First, in a dark display, a voltage is applied to the liquid crystal layer 103 (on state) to create a state in which the liquid crystal layer 103 has no phase shift. In a reflective display, light incident on the top of the upper polarizing plate 114 passes through the upper polarizing plate 114 to become linearly polarized light perpendicular to FIG. 8 on the assumption that the transmission axis of the upper polarizing plate 114 is perpendicular to the drawing. Further, the linearly polarized light passes through the quarter-wave plate 120 to become counterclockwise circularly polarized light, which then passes through the liquid crystal layer 103. Then, the circularly polarized light is reflected by the surface of the transflective film 104 provided on the lower substrate 101 to become clockwise circularly polarized light due to inversion of the rotation direction. Furthermore, the circularly polarized light passes through the liquid crystal layer 103, and then passes through the quarter-wave plate 120 to become linearly polarized light parallel to FIG. 8. Since the upper polarizing plate 114 has the transmission axis perpendicular to the FIG. 8, reflected light is not returned to the outside (observation side) due to absorption by the upper polarizing plate 114, thereby causing a dark display.
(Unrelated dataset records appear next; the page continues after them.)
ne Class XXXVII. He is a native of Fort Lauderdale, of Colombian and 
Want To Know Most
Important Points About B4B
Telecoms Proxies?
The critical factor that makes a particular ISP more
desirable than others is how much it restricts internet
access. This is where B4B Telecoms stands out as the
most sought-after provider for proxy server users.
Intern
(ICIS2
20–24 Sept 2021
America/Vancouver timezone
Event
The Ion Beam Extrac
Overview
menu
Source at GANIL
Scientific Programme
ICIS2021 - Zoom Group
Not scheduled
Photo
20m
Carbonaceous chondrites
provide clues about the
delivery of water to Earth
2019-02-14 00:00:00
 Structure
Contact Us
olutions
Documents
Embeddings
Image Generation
On the other hand, in the transmissive display, light emitted from the back light 117 passes through the lower polarizing plate 116 to become linearly polarized light parallel to the drawing on the assumption that the transmission axis of the lower polarizing plate 116 is parallel to the drawing. Then, the linearly polarized light passes through the quarter-wave plate 115 to become clockwise circularly polarized light, which then passes through the liquid crystal layer 103. Then, the clockwise circularly polarized light passes through the quarter-wave plate 120 to become linearly polarized light parallel to FIG. 8, which is then absorbed by the upper polarizing plate 114 to cause a dark display in the same manner as the reflective mode.
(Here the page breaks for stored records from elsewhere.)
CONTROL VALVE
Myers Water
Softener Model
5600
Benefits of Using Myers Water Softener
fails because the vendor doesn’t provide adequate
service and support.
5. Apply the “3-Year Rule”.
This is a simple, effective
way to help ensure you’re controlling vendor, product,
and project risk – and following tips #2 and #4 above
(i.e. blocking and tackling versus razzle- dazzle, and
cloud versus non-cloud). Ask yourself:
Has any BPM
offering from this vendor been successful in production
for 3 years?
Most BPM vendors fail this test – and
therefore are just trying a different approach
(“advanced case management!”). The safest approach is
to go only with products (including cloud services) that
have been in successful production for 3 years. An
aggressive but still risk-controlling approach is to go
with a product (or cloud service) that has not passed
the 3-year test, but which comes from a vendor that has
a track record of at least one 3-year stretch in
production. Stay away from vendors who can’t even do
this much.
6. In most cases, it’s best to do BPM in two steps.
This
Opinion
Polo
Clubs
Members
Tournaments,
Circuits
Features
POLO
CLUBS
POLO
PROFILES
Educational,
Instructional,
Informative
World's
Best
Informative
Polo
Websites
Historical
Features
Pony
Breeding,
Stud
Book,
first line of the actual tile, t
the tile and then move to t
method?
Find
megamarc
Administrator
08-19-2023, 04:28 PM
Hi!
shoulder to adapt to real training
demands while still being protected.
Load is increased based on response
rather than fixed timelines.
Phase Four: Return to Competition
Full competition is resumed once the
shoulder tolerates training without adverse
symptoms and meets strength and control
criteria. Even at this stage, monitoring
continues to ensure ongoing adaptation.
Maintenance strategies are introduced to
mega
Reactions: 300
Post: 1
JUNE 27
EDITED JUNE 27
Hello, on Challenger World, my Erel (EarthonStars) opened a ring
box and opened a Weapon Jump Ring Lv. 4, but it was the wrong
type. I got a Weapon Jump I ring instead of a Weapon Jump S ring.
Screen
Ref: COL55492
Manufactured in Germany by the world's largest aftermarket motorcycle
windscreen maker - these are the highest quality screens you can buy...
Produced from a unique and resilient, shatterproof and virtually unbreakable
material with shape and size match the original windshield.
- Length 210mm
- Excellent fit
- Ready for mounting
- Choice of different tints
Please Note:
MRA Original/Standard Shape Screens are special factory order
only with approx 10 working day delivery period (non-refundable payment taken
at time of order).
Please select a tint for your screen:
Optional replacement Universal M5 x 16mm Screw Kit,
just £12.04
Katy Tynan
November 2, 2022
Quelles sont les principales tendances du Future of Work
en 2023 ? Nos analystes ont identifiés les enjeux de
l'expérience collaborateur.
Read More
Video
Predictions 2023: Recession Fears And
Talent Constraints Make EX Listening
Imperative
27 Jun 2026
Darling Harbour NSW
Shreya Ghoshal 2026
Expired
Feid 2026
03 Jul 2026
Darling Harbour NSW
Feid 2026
In a light display with no voltage applied to the liquid crystal layer 103 (off state), a phase shift is set to a quarter wavelength by a birefringence effect of the liquid crystal layer 103. In the reflective display, light is incident on the upper polarizing plate 114 from above, and passes through the upper polarizing plate 114 and the quarter-wave plate 120 to become counterclockwise circularly polarized light, which then passes through the liquid crystal layer 103. Then, the circularly polarized light reaches the surface of the transflective layer 104 to become linearly polarized light parallel to FIG. 8. Furthermore, the linearly polarized light is reflected by the surface of the transflective layer 104, and then passes through the liquid crystal layer 103 to become counterclockwise circularly polarized light, which then passes through the quarter-wave plate 120 to become linearly polarized light perpendicular to FIG. 8. Since the upper polarizing plate 114 has the transmission axis perpendicular to FIG. 8, the reflected light passes through the upper polarizing plate 114 and returns to the outside (observation side), causing a light display.
On the other hand, in the transmissive display, light emitted from the back light 117 passes through the lower polarizing plate 116 and the quarter-wave plate 115 to become clockwise circularly polarized light. Then, the circularly polarized light passes through the liquid crystal layer 103 to become linearly polarized light perpendicular to FIG. 8. The linearly polarized light perpendicular to the drawing passes through the quarter-wave plate 120 to become counterclockwise circularly polarized light. Since the upper polarizing plate 114 has the transmission axis perpendicular to the drawing, only linearly polarized light perpendicular to the drawing of the counterclockwise circularly polarized light passes through the upper polarizing plate 114 to cause a light display.
A related art apparatus is disclosed in Patent Publication No. 3235102.